Speaking at a news conference from the home several hours after the raids, Chalabi blasted the U.S. authorities running Iraq and the country’s interior minister, saying they were responsible for carrying out a “targeted attack” against him.
“I was asleep, I opened the door and police came into my home carrying pistols,” a clearly furious Chalabi told reporters. “They went through the rooms and I told them to get out, but they said they were slaves under orders.”
Chalabi said he had nothing of importance to hide but listed several reasons why he thought the raids were carried out, including stark differences with U.S. authorities over how corruption in the U.N. oil-for-food program should be probed.
He also said he believed his deepening standoff with U.S. authorities over exactly how much power will be handed over to Iraqis when the country regains sovereignty on July 1 had been an impulse behind the raids.
“Let my people go. Let my people be free. It is time for the Iraqi people to run their affairs,” an impassioned Chalabi said.
He blamed the interior minister — a former member of the Governing Council — for being behind a “spurious warrant” to allow police to come to his home and try to arrest INC members. No one was arrested in the three-hour raids.
Dan Senor, spokesman for the U.S.-led Coalition Provisional Authority running Iraq, said the warrant to search Chalabi’s property had been issued by the police and was an Iraqi police issue. He declined further comment on the raid.
The move against Chalabi, a former exile who returned to Iraq after Saddam Hussein’s overthrow and was tipped as a future leader, came just two days after U.S. officials said the Pentagon had cut off some $340,000 a month in funding to Chalabi’s party, payments that were made in part for intelligence gathered by the group.
Deputy Defense Secretary Paul Wolfowitz said the decision “was made in light of the process of transferring sovereignty to the Iraqi people.”
“We felt it was no longer appropriate for us to continue funding in that fashion,” he told a U.S. Senate hearing.
U.S. officials have said they had doubts about the intelligence the INC provided and about whether Chalabi was motivated chiefly by a desire for power.
In recent months, Chalabi has repeatedly butted heads with U.S. authorities in Washington and Baghdad. On trips to the United States he has criticized policy in Iraq, seemingly in an effort to shore up support with disgruntled Iraqis at home.
He has also drawn criticism from authorities in the U.S.-occupied country who have expressed concern that he is trying to exercise too much influence over the political process in the build up to the handover of sovereignty.
Chalabi, who heads the finance committee of the U.S.-backed Governing Council, has also sought to run his own investigation into the oil-for-food program, whereas U.S. officials in Iraq have appointed an independent auditing authority for the probe.
An exile who lived abroad for more than four decades, Chalabi was convicted in absentia of bank fraud in 1992 by a military court in Jordan, where he had founded a bank that failed.
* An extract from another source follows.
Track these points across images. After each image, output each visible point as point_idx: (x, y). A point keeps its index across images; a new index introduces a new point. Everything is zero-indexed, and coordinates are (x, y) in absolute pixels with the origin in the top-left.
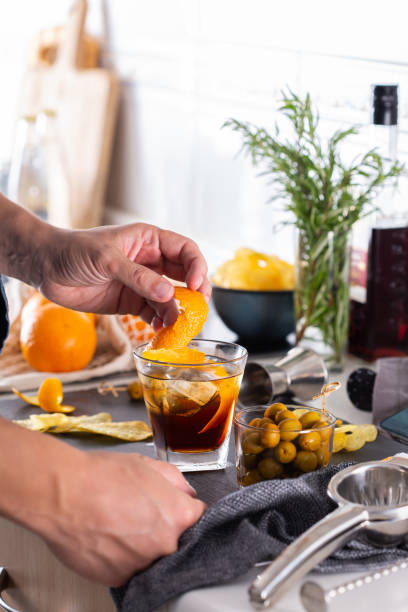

He says the charges were politically motivated.
The Pentagon flew him into Iraq with a group of followers after the U.S.-led invasion last year, giving him an opportunity to establish a political base.
But he has struggled to drum up support and surveys in Iraq have ranked him as one of the least-liked politicians.
Chalabi has many critics elsewhere in the U.S. government, notably at the CIA, which suspected his group may have been penetrated by Saddam’s agents before the war and which questioned the intelligence information it provided.